Business owners have welcomed the idea of having a community college as neighbors, said Holli Andrews,executive director of Framingham Downtown Renaissance, an organization that seeks to aid the development of the downtown. More people on the streets could also make the downtown area safer, Andrews said, as students and staff "stay and explore a little bit" in the downtown.

"They're going to bring a new set of people with reasons to shop and dine in the downtown," Andrews said.

The Urban Land Institute had recommended earlier this year that MassBay relocate into the heart of Framingham's downtown, at the corner of Howard and Concord streets.

That area is currently home to the Downtown Common, as well as a branch of the Salvation Army, at least one parking lot, and several small businesses. It is also in walking distance to bus and commuter rail stops.

However, DCAM will have the final recommendation on where to locate Mass Bay's new home, and Andrews said other sites in the downtown have potential, including the current site of the Danforth Museum on Union Avenue. That museum is moving 2015 to the Jonathan Maynard building on Vernon Street.

"There's tons of space [downtown], it just has to be done well," Andrews said.

MassBay envisions the new campus to be a “very modern, environmentally friendly,” said MassBay Dean Yves Salomon-Fernandez, adding that “it will be a community space.”

The architectural style has yet to be determined, said Solomon.

“We want this to be a comprehensive campus, not a satellite campus,” O’Donnell said. “Downtown would put us at a crossroads with road traffic and commuter rail.”

MassBay's Framingham campus is a leased former middle school building on Flagg Drive, owned by the town, and adjacent to the current Fuller Middle School. Halpin said that the school district needs MassBay's building back for the 2015-2016 school year to house Fuller students while Fuller Middle School is replaced or remodeled.

MassBay has occupied the Flagg Drive location in Framingham for 15 years, according to O’Donnell. That campus enrolls almost 2,000. “What we have is an old middle school” with an open architecture that presents challenges for a community college, O'Donnell said.

MassBay moved into its Ashland location in February 2001, and the lease expires at the end of January 2014. MassBay's Automotive Technology Center in Ashland would be consolidated in a downtown Framingham campus.

MassBay officials hope its downtown location could hold about 4,000, slightly more than the student population at its main campus in Wellesley, which it has owned since 1973.

Meanwhile, O’Donnell said MassBay is losing money by renting space. “In our lease, the Town of Framingham is responsible [for the building], but we have put $3 million–that’s money we’ll never recover,” said O’Donnell.

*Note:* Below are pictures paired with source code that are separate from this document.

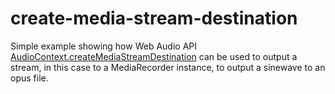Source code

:# create-media-stream-destination
Simple example showing how Web Audio API [AudioContext.createMediaStreamDestination](https://developer.mozilla.org/en-US/docs/Web/API/AudioContext/createMediaStreamDestination) can be used to output a stream, in this case to a MediaRecorder instance, to output a sinewave to an opus file.

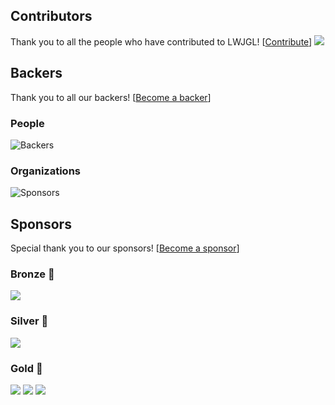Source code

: ## Contributors

Thank you to all the people who have contributed to LWJGL! [[Contribute](https://github.com/LWJGL/lwjgl3/blob/master/.github/CONTRIBUTING.md)]
<a href="https://github.com/LWJGL/lwjgl3/graphs/contributors"><img src="https://opencollective.com/lwjgl/contributors.svg?width=825"/></a>

## Backers

Thank you to all our backers! [[Become a backer](https://opencollective.com/lwjgl#contribute)]

### People

![Backers](https://opencollective.com/lwjgl/backers.svg?width=825)

### Organizations

![Sponsors](https://opencollective.com/lwjgl/sponsors.svg?width=825)

## Sponsors

Special thank you to our sponsors! [[Become a sponsor](https://opencollective.com/lwjgl#contribute)]

### Bronze 🥉

<a href="https://opencollective.com/lwjgl/tiers/bronze-sponsor/0/website" target="_blank"><img src="https://opencollective.com/lwjgl/tiers/bronze-sponsor/0/avatar.svg"></a>

### Silver 🥈

<a href="https://opencollective.com/lwjgl/tiers/silver-sponsor/0/website" target="_blank"><img src="https://opencollective.com/lwjgl/tiers/silver-sponsor/0/avatar.svg"></a>

### Gold 🥇

<a href="https://opencollective.com/lwjgl/tiers/gold-sponsor/0/website" target="_blank"><img src="https://opencollective.com/lwjgl/tiers/gold-sponsor/0/avatar.svg"></a>
<a href="https://opencollective.com/lwjgl/tiers/gold-sponsor/1/website" target="_blank"><img src="https://opencollective.com/lwjgl/tiers/gold-sponsor/1/avatar.svg"></a>
<a href="https://opencollective.com/lwjgl/tiers/gold-sponsor/2/website" target="_blank"><img src="https://opencollective.com/lwjgl/tiers/gold-sponsor/2/avatar.svg"></a>
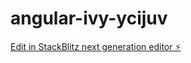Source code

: # angular-ivy-ycijuv

[Edit in StackBlitz next generation editor ⚡️](https://stackblitz.com/~/github.com/PradipCodes/angular-ivy-ycijuv)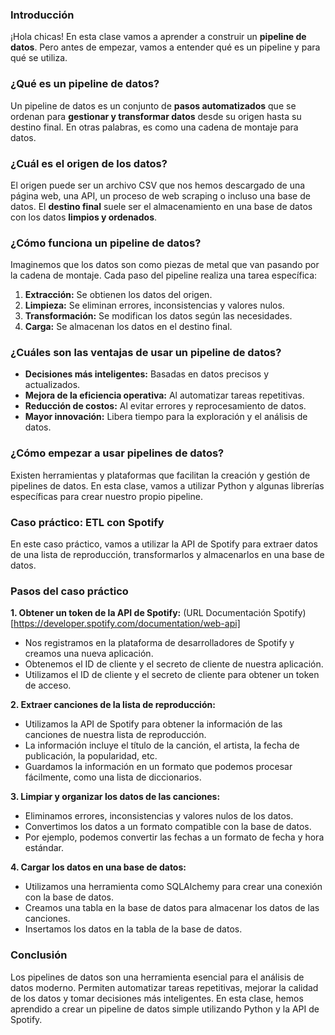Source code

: ### Introducción

¡Hola chicas! En esta clase vamos a aprender a construir un **pipeline de datos**. Pero antes de empezar, vamos a entender qué es un pipeline y para qué se utiliza.

### ¿Qué es un pipeline de datos?

Un pipeline de datos es un conjunto de **pasos automatizados** que se ordenan para **gestionar y transformar datos** desde su origen hasta su destino final. En otras palabras, es como una cadena de montaje para datos.

### ¿Cuál es el origen de los datos?

El origen puede ser un archivo CSV que nos hemos descargado de una página web, una API, un proceso de web scraping o incluso una base de datos. El **destino final** suele ser el almacenamiento en una base de datos con los datos **limpios y ordenados**.

### ¿Cómo funciona un pipeline de datos?

Imaginemos que los datos son como piezas de metal que van pasando por la cadena de montaje. Cada paso del pipeline realiza una tarea específica:

1. **Extracción:** Se obtienen los datos del origen.
2. **Limpieza:** Se eliminan errores, inconsistencias y valores nulos.
3. **Transformación:** Se modifican los datos según las necesidades.
4. **Carga:** Se almacenan los datos en el destino final.

### ¿Cuáles son las ventajas de usar un pipeline de datos?

* **Decisiones más inteligentes:** Basadas en datos precisos y actualizados.
* **Mejora de la eficiencia operativa:** Al automatizar tareas repetitivas.
* **Reducción de costos:** Al evitar errores y reprocesamiento de datos.
* **Mayor innovación:** Libera tiempo para la exploración y el análisis de datos.

### ¿Cómo empezar a usar pipelines de datos?

Existen herramientas y plataformas que facilitan la creación y gestión de pipelines de datos. En esta clase, vamos a utilizar Python y algunas librerías específicas para crear nuestro propio pipeline.

### Caso práctico: ETL con Spotify

En este caso práctico, vamos a utilizar la API de Spotify para extraer datos de una lista de reproducción, transformarlos y almacenarlos en una base de datos.

### Pasos del caso práctico

**1. Obtener un token de la API de Spotify:**
(URL Documentación Spotify)[https://developer.spotify.com/documentation/web-api]
* Nos registramos en la plataforma de desarrolladores de Spotify y creamos una nueva aplicación.
* Obtenemos el ID de cliente y el secreto de cliente de nuestra aplicación.
* Utilizamos el ID de cliente y el secreto de cliente para obtener un token de acceso.

**2. Extraer canciones de la lista de reproducción:**

* Utilizamos la API de Spotify para obtener la información de las canciones de nuestra lista de reproducción.
* La información incluye el título de la canción, el artista, la fecha de publicación, la popularidad, etc.
* Guardamos la información en un formato que podemos procesar fácilmente, como una lista de diccionarios.

**3. Limpiar y organizar los datos de las canciones:**

* Eliminamos errores, inconsistencias y valores nulos de los datos.
* Convertimos los datos a un formato compatible con la base de datos.
* Por ejemplo, podemos convertir las fechas a un formato de fecha y hora estándar.

**4. Cargar los datos en una base de datos:**

* Utilizamos una herramienta como SQLAlchemy para crear una conexión con la base de datos.
* Creamos una tabla en la base de datos para almacenar los datos de las canciones.
* Insertamos los datos en la tabla de la base de datos.

### Conclusión

Los pipelines de datos son una herramienta esencial para el análisis de datos moderno. Permiten automatizar tareas repetitivas, mejorar la calidad de los datos y tomar decisiones más inteligentes. En esta clase, hemos aprendido a crear un pipeline de datos simple utilizando Python y la API de Spotify.
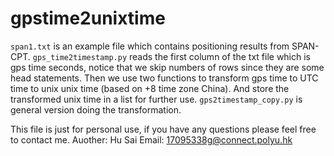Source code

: # gpstime2unixtime
`span1.txt` is an example file which contains positioning results from SPAN-CPT.
`gps_time2timestamp.py` reads the first column of the txt file which is gps time seconds, 
notice that we skip numbers of rows since they are some head statements. 
Then we use two functions to transform gps time to UTC time to unix unix time (based on +8 time zone China).
And store the transformed unix time in a list for further use.
`gps2timestamp_copy.py` is general version doing the transformation.

This file is just for personal use, if you have any questions please feel free to contact me.
Auother: Hu Sai
Email: 17095338g@connect.polyu.hk
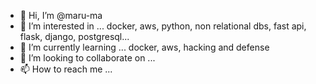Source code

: - 👋 Hi, I’m @maru-ma
- 👀 I’m interested in ... docker, aws, python, non relational dbs, fast api, flask, django, postgresql...
- 🌱 I’m currently learning ... docker, aws, hacking and defense
- 💞️ I’m looking to collaborate on ... 
- 📫 How to reach me ... 


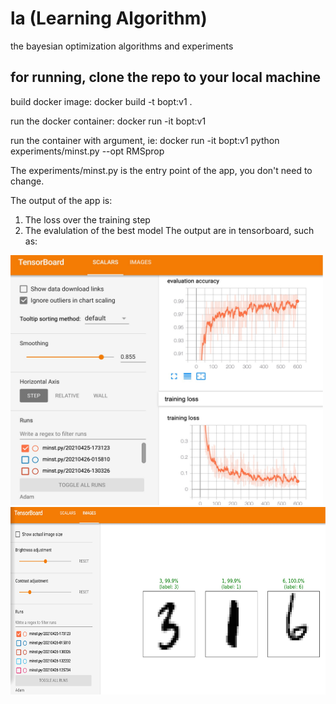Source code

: # la (Learning Algorithm)
the bayesian optimization algorithms and experiments

## for running, clone the repo to your local machine
build docker image:
docker build -t bopt:v1 . 

run the docker container:
docker run -it bopt:v1 

run the container with argument, ie:
docker run -it bopt:v1 python experiments/minst.py --opt RMSprop

The experiments/minst.py is the entry point of the app, you don't need to change. 

The output of the app is:
1. The loss over the training step
2. The evalulation of the best model
The output are in tensorboard, such as:


<img src="https://github.com/zzh237/la/blob/main/docs/result_exp_1.jpg" width="500" height="400">

<img src="https://github.com/zzh237/la/blob/main/docs/result_exp_2.jpg" width="600" height="300">


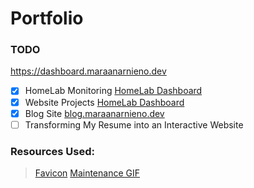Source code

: # Portfolio

### TODO
https://dashboard.maraanarnieno.dev
- [x] HomeLab Monitoring [HomeLab Dashboard](https://dashboard.maraanarnieno.dev)
- [x] Website Projects [HomeLab Dashboard](https://dashboard.maraanarnieno.dev)
- [x] Blog Site [blog.maraanarnieno.dev](https://dashboard.maraanarnieno.dev)
- [ ] Transforming My Resume into an Interactive Website

### Resources Used:

> [Favicon](https://www.flaticon.com/free-icon/user_17948614?term=person&page=1&position=94&origin=search&related_id=17948614)
> [Maintenance GIF](https://dribbble.com/shots/3710403-Maintenance-Panel-Animated)
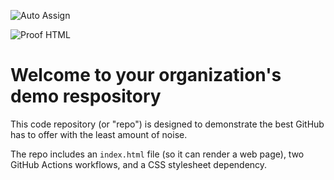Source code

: ![Auto Assign](https://github.com/poor-manager/demo-repository/actions/workflows/auto-assign.yml/badge.svg)

![Proof HTML](https://github.com/poor-manager/demo-repository/actions/workflows/proof-html.yml/badge.svg)

# Welcome to your organization's demo respository
This code repository (or "repo") is designed to demonstrate the best GitHub has to offer with the least amount of noise.

The repo includes an `index.html` file (so it can render a web page), two GitHub Actions workflows, and a CSS stylesheet dependency.
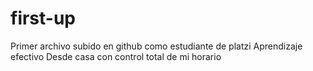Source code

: # first-up
Primer archivo subido en github como estudiante de platzi
Aprendizaje efectivo
Desde casa con control total de mi horario

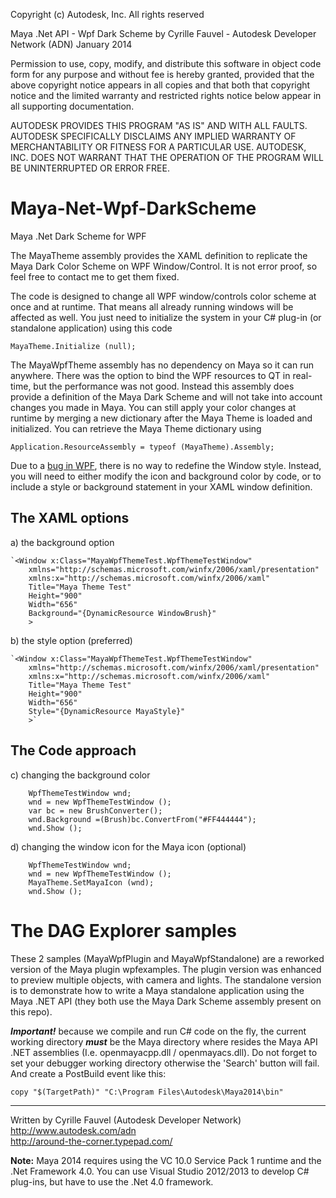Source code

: Copyright (c) Autodesk, Inc. All rights reserved 

Maya .Net API - Wpf Dark Scheme
by Cyrille Fauvel - Autodesk Developer Network (ADN)
January 2014

Permission to use, copy, modify, and distribute this software in
object code form for any purpose and without fee is hereby granted, 
provided that the above copyright notice appears in all copies and 
that both that copyright notice and the limited warranty and
restricted rights notice below appear in all supporting 
documentation.

AUTODESK PROVIDES THIS PROGRAM "AS IS" AND WITH ALL FAULTS. 
AUTODESK SPECIFICALLY DISCLAIMS ANY IMPLIED WARRANTY OF
MERCHANTABILITY OR FITNESS FOR A PARTICULAR USE.  AUTODESK, INC. 
DOES NOT WARRANT THAT THE OPERATION OF THE PROGRAM WILL BE
UNINTERRUPTED OR ERROR FREE.
 
 
Maya-Net-Wpf-DarkScheme
=======================
Maya .Net Dark Scheme for WPF


The MayaTheme assembly provides the XAML definition to replicate the Maya Dark Color Scheme on WPF Window/Control.
It is not error proof, so feel free to contact me to get them fixed.

The code is designed to change all WPF window/controls color scheme at once and at runtime. That means all already running 
windows will be affected as well. You just need to initialize the system in your C# plug-in (or standalone application) using this code

	MayaTheme.Initialize (null);
	
The MayaWpfTheme assembly has no dependency on Maya so it can run anywhere. There was the option to bind the WPF resources
to QT in real-time, but the performance was not good. Instead this assembly does provide a definition of the Maya Dark Scheme and will
not take into account changes you made in Maya. You can still apply your color changes at runtime by merging a new dictionary after the
Maya Theme is loaded and initialized. You can retrieve the Maya Theme dictionary using

	Application.ResourceAssembly = typeof (MayaTheme).Assembly;

Due to a [bug in WPF](http://stackoverflow.com/questions/2642220/wpf-window-style-not-working-at-runtime), there is no way to
redefine the Window style. Instead, you will need to either modify the icon and background color by code, or to include a style or 
background statement  in your XAML window definition.

The XAML options
------------------------
a) the background option

	`<Window x:Class="MayaWpfThemeTest.WpfThemeTestWindow"
		xmlns="http://schemas.microsoft.com/winfx/2006/xaml/presentation"
		xmlns:x="http://schemas.microsoft.com/winfx/2006/xaml"
		Title="Maya Theme Test" 
		Height="900"
		Width="656"
		Background="{DynamicResource WindowBrush}"
		>

b) the style option (preferred)

	`<Window x:Class="MayaWpfThemeTest.WpfThemeTestWindow"
		xmlns="http://schemas.microsoft.com/winfx/2006/xaml/presentation"
		xmlns:x="http://schemas.microsoft.com/winfx/2006/xaml"
		Title="Maya Theme Test" 
		Height="900"
		Width="656"
		Style="{DynamicResource MayaStyle}"
		>`

The Code approach
---------------------------
c) changing the background color

		WpfThemeTestWindow wnd;
		wnd = new WpfThemeTestWindow ();
		var bc = new BrushConverter();
		wnd.Background =(Brush)bc.ConvertFrom("#FF444444");
		wnd.Show ();

d) changing the window icon for the Maya icon (optional)

		WpfThemeTestWindow wnd;
		wnd = new WpfThemeTestWindow ();
		MayaTheme.SetMayaIcon (wnd);
		wnd.Show ();


The DAG Explorer samples
========================

These 2 samples (MayaWpfPlugin and MayaWpfStandalone) are a reworked version of the Maya plugin wpfexamples.
The plugin version was enhanced to preview multiple objects, with camera and lights. The standalone version 
is to demonstrate how to write a Maya standalone application using the Maya .NET API (they both use the Maya 
Dark Scheme assembly present on this repo).


<b>*Important!*</b> because we compile and run C# code on the fly, the current working directory <b>*must*</b> be 
the Maya directory where resides the Maya API .NET assemblies (I.e. openmayacpp.dll / openmayacs.dll). 
Do not forget to set your debugger working directory otherwise the 'Search' button will fail. 
And create a PostBuild event like this:

    copy "$(TargetPath)" "C:\Program Files\Autodesk\Maya2014\bin"


--------
Written by Cyrille Fauvel (Autodesk Developer Network)  
http://www.autodesk.com/adn  
http://around-the-corner.typepad.com/  

<b>Note:</b> Maya 2014 requires using the VC 10.0 Service Pack 1 runtime and the .Net Framework 4.0. You can use Visual Studio 2012/2013 to develop C# plug-ins, but have to use the .Net 4.0 framework.
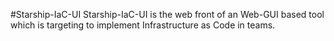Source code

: #Starship-IaC-UI
Starship-IaC-UI is the web front of an Web-GUI based tool which is targeting to implement Infrastructure as Code in teams.
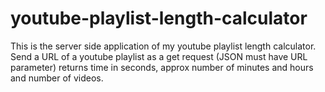 # youtube-playlist-length-calculator

This is the server side application of my youtube playlist length calculator. Send a URL of a youtube playlist as a get request (JSON must have URL parameter) returns time in seconds, approx number of minutes and hours and number of videos.
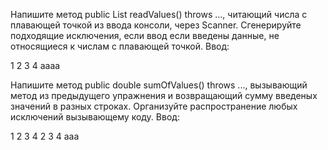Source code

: Напишите метод public List<Double> readValues() throws ..., читающий числа с плавающей точкой из ввода консоли, через Scanner. Сгенерируйте подходящие исключения, если ввод если введены данные, не относящиеся к числам с плавающей точкой. Ввод:

1 2 3 4 aaaa

Напишите метод public double sumOfValues() throws ..., вызывающий метод из предыдущего упражнения и возвращающий сумму введеных значений в разных строках. Организуйте распространение любых исключений вызывающему коду. Ввод:

1 2 3 4 
2 3 4 aaa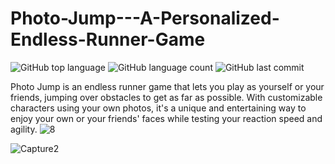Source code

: # Photo-Jump---A-Personalized-Endless-Runner-Game
![GitHub top language](https://img.shields.io/github/languages/top/shihabmuhtasim/Photo-Jump---A-Personalized-Endless-Runner-Game?color=CC99FF) ![GitHub language count](https://img.shields.io/github/languages/count/shihabmuhtasim/Photo-Jump---A-Personalized-Endless-Runner-Game?color=CC99FF) ![GitHub last commit](https://img.shields.io/github/last-commit/shihabmuhtasim/Photo-Jump---A-Personalized-Endless-Runner-Game?color=CC99FF)

Photo Jump is an endless runner game that lets you play as yourself or your friends, jumping over obstacles to get as far as possible. With customizable characters using your own photos, it's a unique and entertaining way to enjoy your own or your friends' faces while testing your reaction speed and agility.
![8](https://user-images.githubusercontent.com/92597456/233393325-8a297605-223e-4d70-a309-808f7362d631.png)

![Capture2](https://user-images.githubusercontent.com/92597456/232622690-efb54895-aa3a-4702-8b1b-15d774a0f514.PNG)


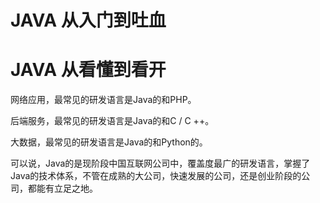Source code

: # JAVA 从入门到吐血
# JAVA 从看懂到看开


网络应用，最常见的研发语言是Java的和PHP。

后端服务，最常见的研发语言是Java的和C / C ++。

大数据，最常见的研发语言是Java的和Python的。

可以说，Java的是现阶段中国互联网公司中，覆盖度最广的研发语言，掌握了Java的技术体系，不管在成熟的大公司，快速发展的公司，还是创业阶段的公司，都能有立足之地。
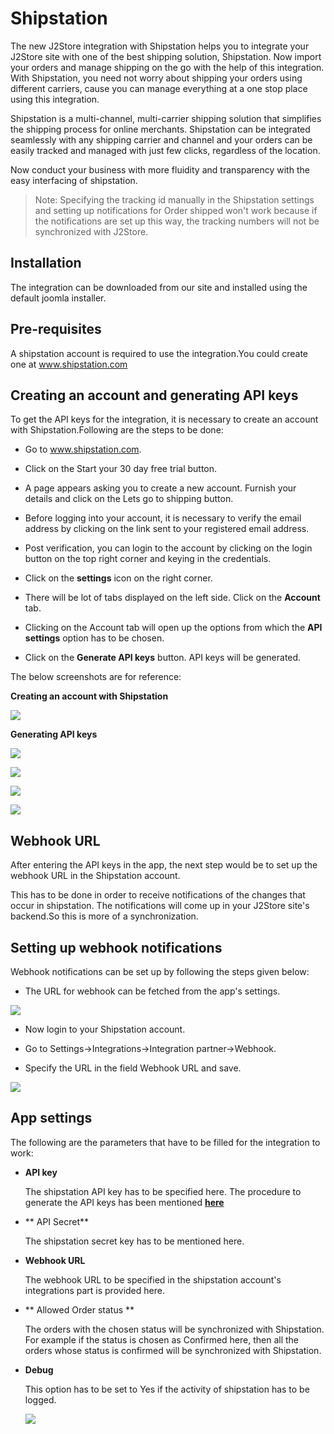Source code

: # Shipstation

The new J2Store integration with Shipstation helps you to integrate your J2Store site with one of the best shipping solution, Shipstation. Now import your orders and manage shipping on the go with the help of this integration. With Shipstation, you need not worry about shipping your orders using different carriers, cause you can manage everything at a one stop place using this integration.

Shipstation is a multi-channel, multi-carrier shipping solution that simplifies the shipping process for online merchants. Shipstation can be integrated seamlessly with any shipping carrier and channel and your orders can be easily tracked and managed with just few clicks, regardless of the location.

Now conduct your business with more fluidity and transparency with the easy interfacing of shipstation.

>Note: Specifying the tracking id manually in the Shipstation settings and setting up notifications for Order shipped won't work because if the notifications are set up this way, the tracking numbers will not be synchronized with J2Store.

## Installation

The integration can be downloaded from our site and installed using the default joomla installer.

## Pre-requisites

A shipstation account is required to use the integration.You could create one at www.shipstation.com

<a name="apikeys"></a>
## Creating an account and generating API keys

To get the API keys for the integration, it is necessary to create an account with Shipstation.Following are  the steps to be done:

* Go to www.shipstation.com.

* Click on the Start your 30 day free trial button.

* A page appears asking you to create a new account. Furnish your details and click on the Lets go to shipping button.

* Before logging into your account, it is necessary to verify the email address by clicking on the link sent to your registered email address.

* Post verification, you can login to the account by clicking on the login button on the top right corner and keying in the credentials.

*  Click on the **settings** icon on  the right corner.

* There will be lot of tabs displayed on the left side. Click on the **Account** tab.

* Clicking on the Account tab will open up the options from which the **API settings** option has to be chosen.

* Click on the **Generate API keys** button. API keys will be generated.

The below screenshots are for reference:

**Creating an account with Shipstation**

![](./assets/images/shipstationaccountcreation.png)

**Generating API keys**

![](./assets/images/shipstationapikeys.png)


![](./assets/images/shipstationapikeys1.png)


![](./assets/images/shipstationapikeys2.png)


![](./assets/images/shipstationapikeys3.png)

## Webhook URL

After entering the API keys in the app, the next step would be to set up the webhook URL in the Shipstation account.

This has to be done in order to receive notifications of the changes that occur in shipstation. The notifications will come up in your J2Store site's backend.So this is more of a synchronization.

## Setting up webhook notifications

Webhook notifications can be set up by following the steps given below:

* The URL for webhook can be fetched from the app's settings.

 ![](./assets/images/shipstationwebhookurl.png)

* Now login to your Shipstation account.

* Go to Settings->Integrations->Integration partner->Webhook.

* Specify the URL in the field Webhook URL and save.

![](./assets/images/shipstationwebhookurlspec.png)

## App settings

The following are the parameters that have to be filled for the integration to  work:

* **API key**

   The shipstation API key has to be specified here. The procedure to generate the API keys has been mentioned **[here](#apikeys)**

* ** API Secret**

  The shipstation secret key has to be mentioned here.

* **Webhook URL**

    The webhook URL to be specified in the shipstation account's integrations part is provided here.

* ** Allowed Order status **

   The orders with the chosen status will be synchronized with Shipstation.
   For example if the status is chosen as Confirmed here, then all the orders whose status is confirmed will be synchronized with Shipstation.

* **Debug**

   This option has to be set to Yes if the activity of shipstation has to be logged.

   ![](./assets/images/shipstationappsettings.png)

The next step will be to have meetings with the stakeholders and then DCAM will be looking at existing buildings and other property, Salomon-Fernandez said.

While there is room in the downtown area for new construction, Halpin said, an "adaptive reuse" of an existing structure is more likely. DCAM will be issuing request for proposals that will outline space requirements, according to Halpin.

At that point, Halpin said, it will be a little clearer as to which specific properties would be suitable on which to house a campus.